When I told Ericka my secret it never occurred to me that I would have to go to court. And I didn’t have the slightest thought that I would have to take the witness stand or that I would have to swear under oath that what I said was true. The hearing was also my big chance to set the record straight. All I had to do was tell everyone that I committed a lie of omission, that it wasn’t Dad. Instead, it was someone else. Unfortunately, I didn’t do that.

I have had many years to think about my words and actions. I was a messed-up kid for sure. I was doing drugs, was overly sexual, and was considered troubled by every definition of the word. At this time I really didn’t care about a thing in this world. I think now that the molestation, the fighting in my dad’s home, and the continual moving from place to place had just worn me out. I didn’t want to go back to that.

Fortunately, my mother did not want to press criminal charges against Dad. All she wanted was full custody of me. On the appointed day my mother and I appeared in an Alaskan courtroom. Dad was on a speakerphone, and I remember how angry and
confused he sounded. I wanted to cry, but my drugged-up state didn’t allow an emotion like that to come through.

Over and over Dad said as patiently as he could that he did not molest me and that he had no clue as to why I would say he did. As the trial had gotten closer, Barbara and Tucker had bounced back to Dad, and I felt so sad when they testified against me and for Dad. It had all gotten so terribly out of hand. All I could think was that I just had to get through this day and that no one (other than my dad) would ever know I was living a lie.

My mother was awarded custody, and on our way home from the trial she bought me a milkshake and said, “Thank goodness it’s all over and no one was hurt.” But that wasn’t true. My entire family was hurt by my lack of words, my inability to stand up and tell what really happened.

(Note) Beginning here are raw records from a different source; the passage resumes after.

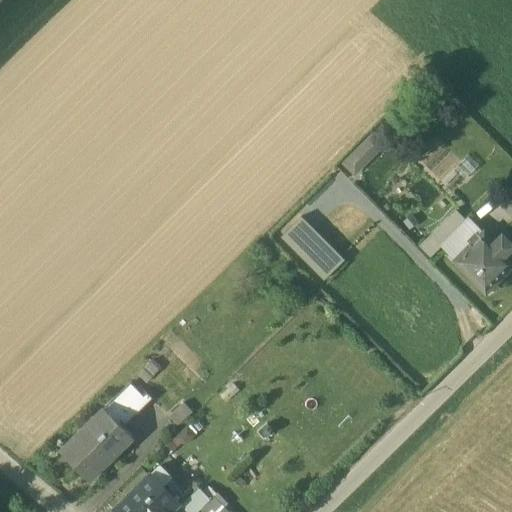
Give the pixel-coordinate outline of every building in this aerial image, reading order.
[(380,124),(341,161),(355,175),(394,139),(380,124)] [(457,210),(432,236),(442,246),(468,221),(457,210)] [(468,221),(442,246),(456,260),(484,232),(471,218),(468,221)] [(511,260),(494,242),(484,232),(456,260),(486,291),(511,264),(511,260)] [(511,248),(511,242),(503,233),(494,242),(506,254),(511,248)] [(432,236),(422,246),(432,256),(442,246),(432,236)] [(148,401),(130,383),(113,401),(131,418),(148,401)] [(131,418),(113,401),(105,409),(122,427),(131,418)] [(104,408),(60,451),(89,480),(133,437),(122,427),(105,409),(104,408)] [(151,474),(116,508),(119,511),(168,511),(179,502),(151,474)] [(199,488),(181,505),(187,511),(197,511),(211,499),(199,488)]
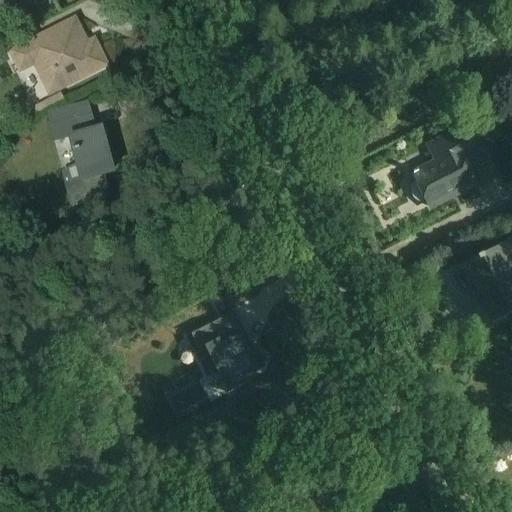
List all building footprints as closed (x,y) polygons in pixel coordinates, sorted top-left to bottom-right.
[(0,0),(5,9),(22,0),(0,0)] [(50,97),(109,68),(93,36),(88,38),(77,14),(7,49),(21,75),(35,68),(50,97)] [(19,85),(26,96),(42,86),(35,75),(19,85)] [(82,179),(121,170),(109,119),(70,129),(82,179)] [(421,214),(483,185),(458,131),(396,160),(421,214)] [(511,239),(465,263),(496,325),(511,316),(511,239)] [(208,381),(256,364),(240,318),(192,334),(208,381)]
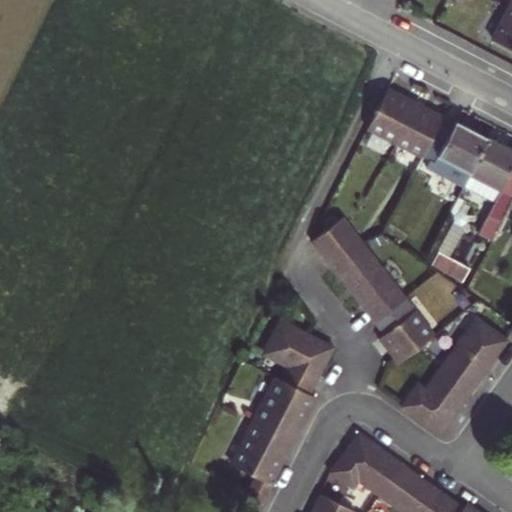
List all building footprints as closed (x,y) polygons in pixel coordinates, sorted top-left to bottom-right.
[(490,44),(511,54),(511,9),(508,8),(490,44)] [(397,153),(419,113),(411,109),(409,112),(391,103),(371,140),(397,153)] [(419,113),(397,153),(426,168),(442,138),(446,131),(426,122),(428,118),(419,113)] [(455,144),(442,138),(426,168),(443,177),(446,170),(473,184),(491,150),(460,133),(455,144)] [(511,161),(491,150),(473,184),(503,200),(491,221),(481,238),(498,247),(511,220),(511,161)] [(416,321),(419,319),(399,293),(396,295),(364,254),(366,253),(346,228),(329,240),(315,251),(334,277),(337,275),(345,285),(343,286),(348,293),(352,299),(356,297),(363,306),(361,307),(368,317),(366,318),(375,329),(387,345),(384,347),(398,364),(395,366),(398,370),(401,373),(436,346),(416,321)] [(465,279),(474,264),(442,247),(434,262),(465,279)] [(258,479),(274,486),(282,469),(278,466),(279,463),(287,461),(289,455),(292,457),(305,430),(303,429),(306,422),(304,416),(305,414),(306,411),(311,414),(319,398),(315,395),(322,382),(320,381),(336,348),(322,341),(321,342),(315,339),(317,336),(310,332),(303,328),(301,331),(288,324),(271,357),(292,367),(285,381),(279,378),(265,407),(263,406),(248,435),(250,436),(236,465),(259,477),(258,479)] [(465,410),(484,386),(483,382),(493,369),(508,350),(481,329),(455,364),(453,362),(433,388),(435,389),(428,399),(420,393),(406,412),(441,439),(454,422),(464,409),(465,410)] [(477,511),(469,506),(467,508),(454,498),(451,501),(428,484),(417,477),(420,474),(394,455),(392,456),(381,448),(363,435),(337,470),(357,485),(363,477),(372,484),(369,487),(395,506),(396,504),(406,511),(477,511)] [(274,486),(258,479),(252,491),(269,500),(276,487),(274,486)] [(351,511),(352,511),(320,495),(314,508),(312,507),(310,511),(351,511)]
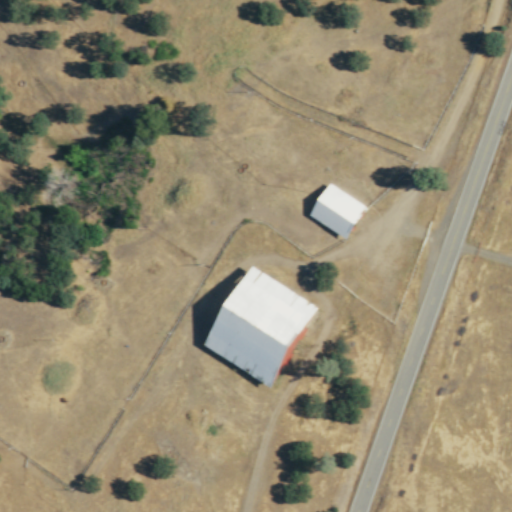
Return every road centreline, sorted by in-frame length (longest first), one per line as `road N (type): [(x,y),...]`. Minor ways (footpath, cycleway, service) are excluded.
road 1 (tertiary): [(355,511),(511,67)]
road 2 (track): [(399,211),(496,0)]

I have since learned that my actions were typical of a victim of sexual abuse. The desire to protect the molester and the inability to act on your own behalf are integral parts of the deep psychological harm caused by molestation. What I did was a form of unconscious survival. I didn’t want to hurt Nathan. I also didn’t want to go back to the chaos and constant moving that was life with Dad, so I did nothing and allowed the adults in my life to assume something that was not true.

As you can imagine, my actions caused problems for my family that still exist today. For this I am truly sorry. Picture me on my knees begging for forgiveness with tears in my eyes and you’ll get an accurate picture of my sorrow and shame. Whenever my
brothers, sisters, and I disagree on something they never hesitate in anger to remind me of what I did. I don’t need to be reminded. I live with it every day of my life. But I also take time to remind myself of all the circumstances in my life at the time. If others had been in my shoes, they, too, may have let events unfold around them, as I did. Or maybe not. I believe that God is the only judge, and I have made peace with Him on this.